Glossario IA
Il dizionario completo dell'Intelligenza Artificiale
Genetic Algorithms for NAS
Optimization methods inspired by biological evolution using selection, crossover, and mutation to automatically discover efficient network architectures.
Evolution Strategies
Evolutionary optimization algorithm where mutation is the primary variation operator, adapted to efficiently explore the neural architecture space.
Architecture Search Space
Set of all possible neural network architectures defined by structural and operational constraints specific to the problem.
NAS Fitness Function
Multi-criteria evaluation function measuring the performance of a neural architecture based on accuracy, computational complexity, and memory consumption.
NAS Computation Cells
Repeatable modular structures discovered by NAS, combining different convolution and connection operations to build complex architectures.
Architecture Crossover
Genetic operator combining substructures of two parent architectures to create potentially performant new architectures.
Architecture Mutation
Stochastic modification of an existing neural architecture by adding, removing, or modifying layers to explore new configurations.

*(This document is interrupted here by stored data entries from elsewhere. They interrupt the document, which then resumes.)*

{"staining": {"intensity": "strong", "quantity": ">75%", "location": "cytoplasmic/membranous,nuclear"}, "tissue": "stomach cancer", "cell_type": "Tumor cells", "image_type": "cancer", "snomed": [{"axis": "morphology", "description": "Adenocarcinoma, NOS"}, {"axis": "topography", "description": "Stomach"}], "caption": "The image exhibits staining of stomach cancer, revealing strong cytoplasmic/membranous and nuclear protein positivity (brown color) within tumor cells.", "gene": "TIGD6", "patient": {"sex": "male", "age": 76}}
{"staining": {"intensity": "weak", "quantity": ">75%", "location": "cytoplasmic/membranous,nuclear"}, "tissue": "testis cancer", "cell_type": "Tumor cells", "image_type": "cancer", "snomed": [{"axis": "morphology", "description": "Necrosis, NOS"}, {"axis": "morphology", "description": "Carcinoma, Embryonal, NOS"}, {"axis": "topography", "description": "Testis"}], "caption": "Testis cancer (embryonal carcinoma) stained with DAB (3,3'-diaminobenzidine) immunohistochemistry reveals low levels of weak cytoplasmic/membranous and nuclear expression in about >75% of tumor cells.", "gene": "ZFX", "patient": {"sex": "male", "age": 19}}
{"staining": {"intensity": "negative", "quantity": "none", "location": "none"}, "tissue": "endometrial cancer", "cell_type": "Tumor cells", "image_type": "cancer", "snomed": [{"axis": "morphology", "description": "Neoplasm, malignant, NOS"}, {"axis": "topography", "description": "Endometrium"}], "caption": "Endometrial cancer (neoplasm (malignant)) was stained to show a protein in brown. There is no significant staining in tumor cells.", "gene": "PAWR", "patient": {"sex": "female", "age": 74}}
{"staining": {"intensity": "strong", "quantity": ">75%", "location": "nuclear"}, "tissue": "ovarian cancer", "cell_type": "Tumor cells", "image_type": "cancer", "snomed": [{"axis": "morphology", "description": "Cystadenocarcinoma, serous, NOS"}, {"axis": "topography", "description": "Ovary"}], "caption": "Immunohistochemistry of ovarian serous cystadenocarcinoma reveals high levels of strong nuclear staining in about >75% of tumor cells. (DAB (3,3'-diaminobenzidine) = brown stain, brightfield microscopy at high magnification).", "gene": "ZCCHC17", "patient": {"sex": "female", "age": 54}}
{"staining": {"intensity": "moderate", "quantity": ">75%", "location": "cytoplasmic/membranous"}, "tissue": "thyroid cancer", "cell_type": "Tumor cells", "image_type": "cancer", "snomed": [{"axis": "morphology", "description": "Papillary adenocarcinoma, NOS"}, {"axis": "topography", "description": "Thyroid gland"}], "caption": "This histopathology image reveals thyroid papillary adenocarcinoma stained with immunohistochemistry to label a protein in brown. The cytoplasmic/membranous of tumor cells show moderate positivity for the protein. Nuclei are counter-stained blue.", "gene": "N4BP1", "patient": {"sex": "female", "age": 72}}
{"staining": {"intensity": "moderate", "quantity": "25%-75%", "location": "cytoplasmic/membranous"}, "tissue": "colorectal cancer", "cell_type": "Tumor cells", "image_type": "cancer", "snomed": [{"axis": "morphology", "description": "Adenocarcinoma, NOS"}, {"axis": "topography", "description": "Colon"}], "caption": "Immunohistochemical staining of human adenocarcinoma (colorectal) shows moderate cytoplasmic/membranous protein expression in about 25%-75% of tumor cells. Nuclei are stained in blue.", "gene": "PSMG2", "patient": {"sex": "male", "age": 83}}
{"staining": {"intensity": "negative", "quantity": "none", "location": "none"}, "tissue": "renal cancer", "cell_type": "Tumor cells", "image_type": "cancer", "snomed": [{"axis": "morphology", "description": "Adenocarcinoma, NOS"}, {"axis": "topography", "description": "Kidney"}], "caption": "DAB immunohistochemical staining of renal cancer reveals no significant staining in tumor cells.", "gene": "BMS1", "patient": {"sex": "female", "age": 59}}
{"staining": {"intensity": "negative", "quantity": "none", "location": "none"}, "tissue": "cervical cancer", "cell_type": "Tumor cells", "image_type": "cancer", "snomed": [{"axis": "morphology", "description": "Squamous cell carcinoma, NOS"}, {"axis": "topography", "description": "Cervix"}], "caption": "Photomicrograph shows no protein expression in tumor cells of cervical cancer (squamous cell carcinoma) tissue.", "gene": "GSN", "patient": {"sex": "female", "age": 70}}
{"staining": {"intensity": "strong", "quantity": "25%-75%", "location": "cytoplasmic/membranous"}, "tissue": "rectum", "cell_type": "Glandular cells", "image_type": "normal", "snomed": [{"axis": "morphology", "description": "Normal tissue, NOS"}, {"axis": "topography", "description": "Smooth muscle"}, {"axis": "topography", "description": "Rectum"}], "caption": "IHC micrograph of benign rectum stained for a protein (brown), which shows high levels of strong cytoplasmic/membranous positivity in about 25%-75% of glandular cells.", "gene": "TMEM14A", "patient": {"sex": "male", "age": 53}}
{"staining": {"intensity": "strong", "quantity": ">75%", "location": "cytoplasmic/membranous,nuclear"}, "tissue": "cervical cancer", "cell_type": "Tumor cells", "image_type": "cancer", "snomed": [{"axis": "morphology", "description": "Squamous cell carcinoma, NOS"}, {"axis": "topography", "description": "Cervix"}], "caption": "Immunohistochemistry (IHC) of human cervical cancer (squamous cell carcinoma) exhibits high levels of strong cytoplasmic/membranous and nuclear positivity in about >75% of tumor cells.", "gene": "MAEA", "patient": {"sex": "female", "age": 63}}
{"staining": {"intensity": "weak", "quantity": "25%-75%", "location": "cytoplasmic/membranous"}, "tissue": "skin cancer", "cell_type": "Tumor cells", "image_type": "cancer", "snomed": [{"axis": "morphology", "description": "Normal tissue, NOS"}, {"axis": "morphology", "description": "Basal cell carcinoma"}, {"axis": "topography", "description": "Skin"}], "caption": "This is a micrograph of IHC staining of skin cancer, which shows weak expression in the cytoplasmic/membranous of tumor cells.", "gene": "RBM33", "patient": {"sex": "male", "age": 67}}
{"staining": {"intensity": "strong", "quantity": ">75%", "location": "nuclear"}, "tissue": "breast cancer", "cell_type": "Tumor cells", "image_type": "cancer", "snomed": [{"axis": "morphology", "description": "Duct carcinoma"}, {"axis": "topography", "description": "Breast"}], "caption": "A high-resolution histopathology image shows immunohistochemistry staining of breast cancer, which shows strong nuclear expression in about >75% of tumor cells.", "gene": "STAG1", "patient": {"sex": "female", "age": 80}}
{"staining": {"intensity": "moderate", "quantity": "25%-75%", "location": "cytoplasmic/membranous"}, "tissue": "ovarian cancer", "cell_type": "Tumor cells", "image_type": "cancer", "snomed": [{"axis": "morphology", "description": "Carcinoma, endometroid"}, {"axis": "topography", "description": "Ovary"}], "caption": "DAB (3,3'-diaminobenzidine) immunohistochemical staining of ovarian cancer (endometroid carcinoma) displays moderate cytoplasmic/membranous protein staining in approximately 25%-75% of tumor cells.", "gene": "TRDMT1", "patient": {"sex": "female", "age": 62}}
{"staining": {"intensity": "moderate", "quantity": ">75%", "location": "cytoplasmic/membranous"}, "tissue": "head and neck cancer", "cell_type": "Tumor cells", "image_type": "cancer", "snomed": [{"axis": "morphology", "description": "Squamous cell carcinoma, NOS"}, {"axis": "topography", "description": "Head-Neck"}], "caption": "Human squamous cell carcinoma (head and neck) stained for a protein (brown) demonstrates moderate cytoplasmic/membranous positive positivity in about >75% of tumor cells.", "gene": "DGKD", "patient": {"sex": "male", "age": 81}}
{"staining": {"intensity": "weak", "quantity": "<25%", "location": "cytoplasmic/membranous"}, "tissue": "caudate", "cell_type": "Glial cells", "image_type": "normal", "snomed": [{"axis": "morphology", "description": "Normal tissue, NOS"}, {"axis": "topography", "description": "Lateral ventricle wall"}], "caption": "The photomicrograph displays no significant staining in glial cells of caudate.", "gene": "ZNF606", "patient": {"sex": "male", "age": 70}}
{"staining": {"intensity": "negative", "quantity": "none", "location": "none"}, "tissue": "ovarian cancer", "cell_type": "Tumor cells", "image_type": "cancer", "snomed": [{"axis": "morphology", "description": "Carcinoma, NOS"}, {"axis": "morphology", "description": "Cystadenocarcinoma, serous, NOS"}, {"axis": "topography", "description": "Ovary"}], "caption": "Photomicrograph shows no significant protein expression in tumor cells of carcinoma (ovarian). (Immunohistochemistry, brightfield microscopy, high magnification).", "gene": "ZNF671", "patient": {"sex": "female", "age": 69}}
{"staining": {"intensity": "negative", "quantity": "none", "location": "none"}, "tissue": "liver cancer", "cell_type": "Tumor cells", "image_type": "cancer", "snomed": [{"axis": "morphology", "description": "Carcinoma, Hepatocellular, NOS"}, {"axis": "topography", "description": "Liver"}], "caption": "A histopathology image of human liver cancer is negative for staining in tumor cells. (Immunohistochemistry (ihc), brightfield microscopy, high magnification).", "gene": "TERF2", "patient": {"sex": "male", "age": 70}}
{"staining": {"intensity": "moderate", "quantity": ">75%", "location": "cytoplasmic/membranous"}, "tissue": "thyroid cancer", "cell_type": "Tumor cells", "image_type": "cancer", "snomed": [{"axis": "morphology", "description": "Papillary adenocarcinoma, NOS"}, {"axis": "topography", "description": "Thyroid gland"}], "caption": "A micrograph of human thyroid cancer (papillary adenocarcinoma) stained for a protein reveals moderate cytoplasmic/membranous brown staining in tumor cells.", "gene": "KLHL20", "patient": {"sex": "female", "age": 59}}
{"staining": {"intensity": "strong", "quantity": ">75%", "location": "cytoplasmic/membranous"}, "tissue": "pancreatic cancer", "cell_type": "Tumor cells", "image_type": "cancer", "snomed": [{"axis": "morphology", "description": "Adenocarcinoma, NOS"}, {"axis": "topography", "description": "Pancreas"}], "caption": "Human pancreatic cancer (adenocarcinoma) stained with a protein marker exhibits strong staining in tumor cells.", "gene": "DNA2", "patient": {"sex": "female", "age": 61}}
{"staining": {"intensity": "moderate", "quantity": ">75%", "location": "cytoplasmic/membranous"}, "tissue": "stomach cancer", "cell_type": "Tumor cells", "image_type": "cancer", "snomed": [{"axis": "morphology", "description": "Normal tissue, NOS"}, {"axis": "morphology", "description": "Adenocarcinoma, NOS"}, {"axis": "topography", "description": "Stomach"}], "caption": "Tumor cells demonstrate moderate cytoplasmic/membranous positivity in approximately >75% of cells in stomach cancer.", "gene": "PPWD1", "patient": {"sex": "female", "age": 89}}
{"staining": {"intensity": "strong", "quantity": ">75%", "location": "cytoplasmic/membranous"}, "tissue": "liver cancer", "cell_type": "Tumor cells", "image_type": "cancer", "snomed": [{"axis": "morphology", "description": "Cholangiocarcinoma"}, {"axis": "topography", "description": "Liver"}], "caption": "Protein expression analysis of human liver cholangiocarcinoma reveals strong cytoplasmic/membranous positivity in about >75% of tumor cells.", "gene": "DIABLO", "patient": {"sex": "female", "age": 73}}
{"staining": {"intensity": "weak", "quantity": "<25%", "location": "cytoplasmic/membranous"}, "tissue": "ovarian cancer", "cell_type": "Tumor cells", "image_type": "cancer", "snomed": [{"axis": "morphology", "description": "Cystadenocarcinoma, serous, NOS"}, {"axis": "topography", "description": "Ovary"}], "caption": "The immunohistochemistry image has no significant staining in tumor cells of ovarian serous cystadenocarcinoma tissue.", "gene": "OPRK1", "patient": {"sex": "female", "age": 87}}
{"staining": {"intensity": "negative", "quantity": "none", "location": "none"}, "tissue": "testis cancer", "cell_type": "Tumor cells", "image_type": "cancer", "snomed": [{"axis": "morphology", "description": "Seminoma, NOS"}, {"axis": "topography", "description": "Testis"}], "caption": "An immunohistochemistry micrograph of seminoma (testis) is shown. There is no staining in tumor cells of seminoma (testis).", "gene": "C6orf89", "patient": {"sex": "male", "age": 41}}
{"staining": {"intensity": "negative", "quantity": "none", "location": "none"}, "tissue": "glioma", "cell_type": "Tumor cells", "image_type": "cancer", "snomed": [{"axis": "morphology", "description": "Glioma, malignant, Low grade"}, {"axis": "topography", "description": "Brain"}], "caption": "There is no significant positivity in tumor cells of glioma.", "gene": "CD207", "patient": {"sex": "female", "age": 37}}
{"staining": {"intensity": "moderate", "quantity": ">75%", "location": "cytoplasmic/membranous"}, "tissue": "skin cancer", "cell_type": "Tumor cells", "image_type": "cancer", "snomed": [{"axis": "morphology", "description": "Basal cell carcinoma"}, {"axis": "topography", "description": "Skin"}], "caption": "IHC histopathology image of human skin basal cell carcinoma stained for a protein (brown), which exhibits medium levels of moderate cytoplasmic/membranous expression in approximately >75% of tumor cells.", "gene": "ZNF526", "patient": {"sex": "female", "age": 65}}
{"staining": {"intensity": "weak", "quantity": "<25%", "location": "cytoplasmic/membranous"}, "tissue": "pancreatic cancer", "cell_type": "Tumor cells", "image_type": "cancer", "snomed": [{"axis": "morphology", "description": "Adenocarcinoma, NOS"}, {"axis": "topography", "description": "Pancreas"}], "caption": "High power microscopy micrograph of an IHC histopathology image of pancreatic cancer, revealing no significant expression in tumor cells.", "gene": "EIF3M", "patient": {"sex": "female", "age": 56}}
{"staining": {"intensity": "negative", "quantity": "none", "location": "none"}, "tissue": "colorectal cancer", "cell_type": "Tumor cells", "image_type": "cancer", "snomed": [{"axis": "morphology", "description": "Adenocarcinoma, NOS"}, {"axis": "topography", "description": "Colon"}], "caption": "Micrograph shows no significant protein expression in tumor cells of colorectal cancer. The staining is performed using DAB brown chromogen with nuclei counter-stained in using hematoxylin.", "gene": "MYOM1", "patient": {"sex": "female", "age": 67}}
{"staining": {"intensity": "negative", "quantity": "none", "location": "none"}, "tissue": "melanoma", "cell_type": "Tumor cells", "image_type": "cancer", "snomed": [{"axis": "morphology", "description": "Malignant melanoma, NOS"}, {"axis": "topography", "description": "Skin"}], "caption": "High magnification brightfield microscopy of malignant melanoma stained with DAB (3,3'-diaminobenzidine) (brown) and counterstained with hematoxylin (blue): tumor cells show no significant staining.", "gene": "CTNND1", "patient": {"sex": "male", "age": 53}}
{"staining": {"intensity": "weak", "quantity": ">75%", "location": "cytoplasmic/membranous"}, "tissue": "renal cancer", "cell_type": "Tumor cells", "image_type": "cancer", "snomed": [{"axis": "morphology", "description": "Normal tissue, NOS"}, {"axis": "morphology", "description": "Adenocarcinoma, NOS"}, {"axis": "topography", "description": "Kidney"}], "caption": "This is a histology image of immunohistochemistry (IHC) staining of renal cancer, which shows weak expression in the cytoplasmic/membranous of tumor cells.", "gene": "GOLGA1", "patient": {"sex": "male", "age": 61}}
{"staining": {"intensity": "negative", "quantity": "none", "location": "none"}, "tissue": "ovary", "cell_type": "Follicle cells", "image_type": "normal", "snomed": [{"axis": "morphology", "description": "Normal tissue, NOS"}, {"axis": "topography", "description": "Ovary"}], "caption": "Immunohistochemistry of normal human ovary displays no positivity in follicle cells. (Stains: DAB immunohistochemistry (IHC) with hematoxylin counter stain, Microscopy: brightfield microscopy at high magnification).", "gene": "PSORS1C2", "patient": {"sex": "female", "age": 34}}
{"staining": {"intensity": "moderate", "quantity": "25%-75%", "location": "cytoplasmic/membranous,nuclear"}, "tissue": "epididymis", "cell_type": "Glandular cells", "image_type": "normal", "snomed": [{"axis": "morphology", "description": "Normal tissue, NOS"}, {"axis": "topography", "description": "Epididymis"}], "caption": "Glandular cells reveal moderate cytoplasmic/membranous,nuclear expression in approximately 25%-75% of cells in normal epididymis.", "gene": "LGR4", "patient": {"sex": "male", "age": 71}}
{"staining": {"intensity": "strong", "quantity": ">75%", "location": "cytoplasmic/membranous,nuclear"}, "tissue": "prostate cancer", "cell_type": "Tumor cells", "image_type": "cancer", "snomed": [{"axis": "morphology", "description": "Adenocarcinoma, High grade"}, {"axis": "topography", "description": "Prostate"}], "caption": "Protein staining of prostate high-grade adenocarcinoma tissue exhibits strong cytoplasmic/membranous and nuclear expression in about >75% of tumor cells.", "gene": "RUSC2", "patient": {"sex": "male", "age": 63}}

Differential Evolution NAS
Evolutionary algorithm variant using differential vectors to guide mutation in the continuous space of architecture hyperparameters.
Multi-objective NAS
NAS approach that simultaneously optimizes multiple conflicting objectives such as accuracy, latency, and energy consumption through Pareto methods.
Model sampling
Probabilistic selection technique of candidate architectures in the evolutionary population for evaluation and reproduction based on their fitness.
NAS primitive operations
Basic set of neural operations (convolution, pooling, activation) used as fundamental building blocks to construct complex architectures.
Elitism in NAS
Strategy that systematically preserves the best architectures found at each generation to ensure monotonic performance convergence.
Evolutionary AutoML
Complete machine learning system primarily using evolutionary methods to fully automate the ML pipeline including NAS.
Pareto path NAS
Exploration of the Pareto front in the multi-objective space to identify a set of architectures offering different performance-cost trade-offs.
Neuro-evolutionary search
Interdisciplinary field combining computational neuroscience and evolutionary algorithms to discover bio-inspired architectures.
Architecture hyperparameters
Structural parameters of a network (depth, width, connection types) optimized by NAS beyond classical training hyperparameters.
Progressive NAS Evaluation
Accelerated evaluation strategy using proxies or data subsets to quickly estimate the fitness of candidate architectures.